We then entered the peptide and glycan sequence data into BioAutoMATED and proceeded with the experiment using the results to answer specific questions about those sequences. This system yields highly accurate information about which amino acids within a peptide sequence are most important in determining the ability of an antibody to bind to the drug ranibizumab (Lucentis), and can also be used for different types of glycans. were classified into immunogenic and non-immunogenic groups based on their sequences. . The team also used this to help him optimize the sequence of an RNA-based toehold switch and inform the design of a new toehold switch for experimental testing with minimal input coding from the user. .
“Ultimately, we believe that BioAutoMATED can 1) recognize patterns in biological data, 2) ask better questions about that data, and 3) answer those questions quickly, without being ML. all within a single framework, and I’m an expert myself,” says Katie Collins, a graduate student at Cambridge University who worked on the project as an undergraduate at MIT. Told.
Models predicted using BioAutoMATED, like any other ML tool, should be experimentally validated in the lab whenever possible. But the team hopes that this will be further integrated into his ever-growing set of AutoML tools, and that one day its functionality may extend beyond biological arrays to array-like objects such as fingerprints. ing.

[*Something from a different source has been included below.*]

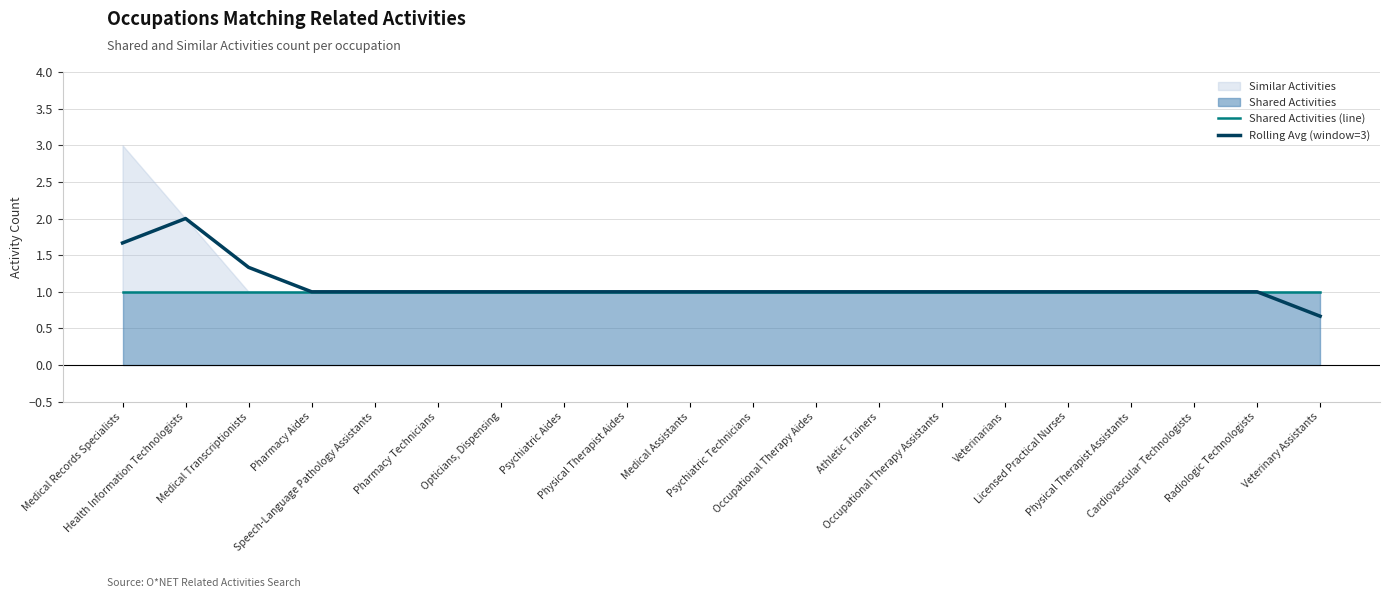

True or false: Rolling Avg (window=3) and Shared Activities (line) intersect in this chart.

False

“Machine learning and artificial intelligence tools have been around for a long time, but the explosion in popularity, as in the case of ChatGPT, is the recent development of user-friendly interfaces,” says Jim Collins. says Mr. Thermere Professor of Medical Engineering and Science at the Massachusetts Institute of Technology. “We hope that BioAutoMATED will enable the next generation of biologists to discover the basis of life more quickly and easily.”
“Making these platforms accessible to non-experts is critical to unlocking the full potential of ML technologies to solve long-standing problems in biology and beyond. This advance by the Collins team is a major step forward in making AI a major collaborator “for biologists and bioengineers,” said Don Ingber, M.D., Ph.D., founding director of Wyss. Judah Folkman Professor of Vascular Biology Harvard Medical School and Boston Children’s Hospital, and Hansjörg Wyss Professor of Bioinspiration Engineering from the John A. Paulson School of Engineering and Applied Sciences (SEAS) at Harvard University.

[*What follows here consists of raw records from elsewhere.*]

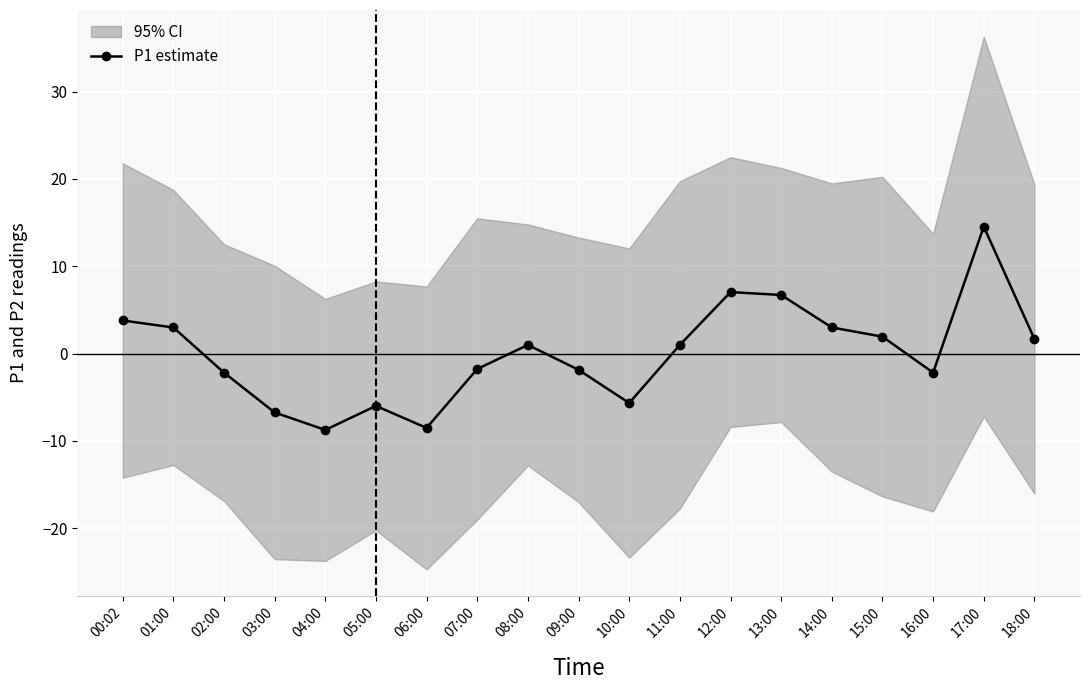

What is the lowest value of the P1 estimate series?

-8.7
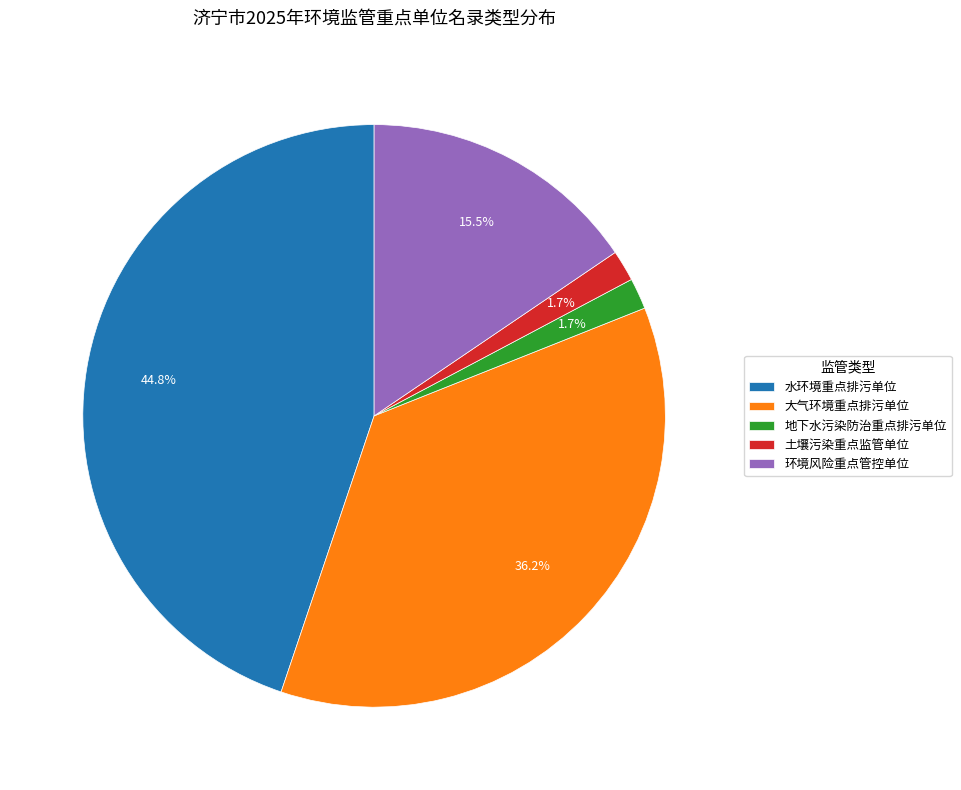

Which slice is the largest?

水环境重点排污单位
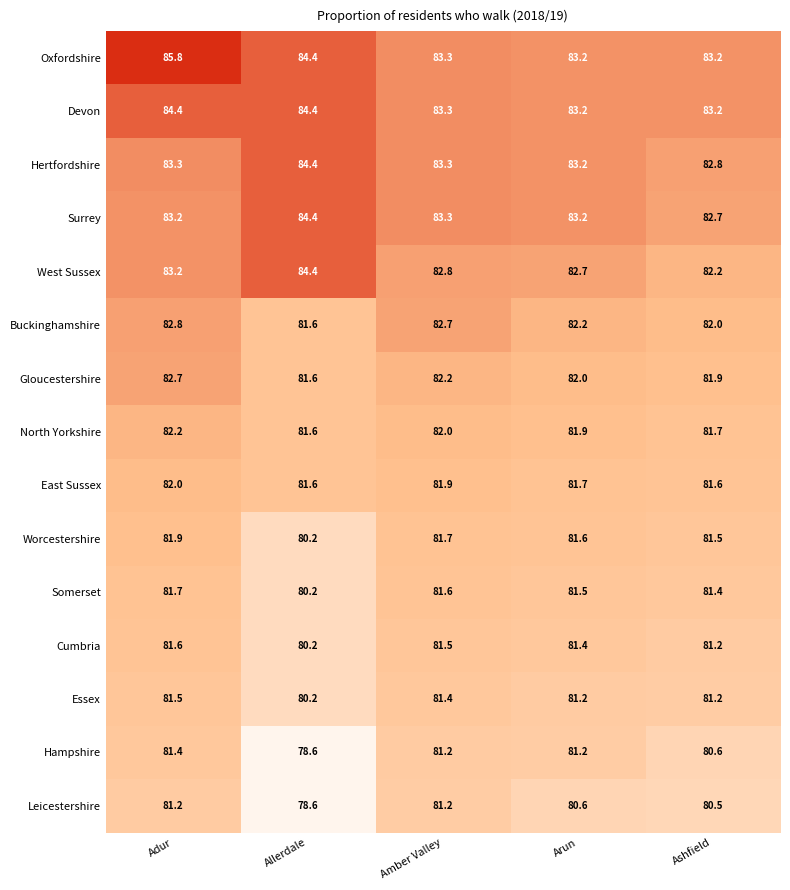

Which category has the lowest value across all series?

Allerdale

Other authors on this paper include George Kai of the Wyss Institute and Harvard Medical School. Former Whis Institute members Pradeep Ramesh, Rani Powers, Nicholas Angenent Mali and Diogo Camacho. and Felix Wong and Timothy Lu from MIT.
This work was supported by the Defense Threat Reduction Agency (grant HDTRA-12210032), the DARPA SD2 Program, the Paul G. Allen Frontier Group, the Wiss Institute for Bioinspired Engineering, the MIT-Takeda Fellowship, CONACyT grant 342369/408970, MIT-TATA. Center Fellowship (2748460).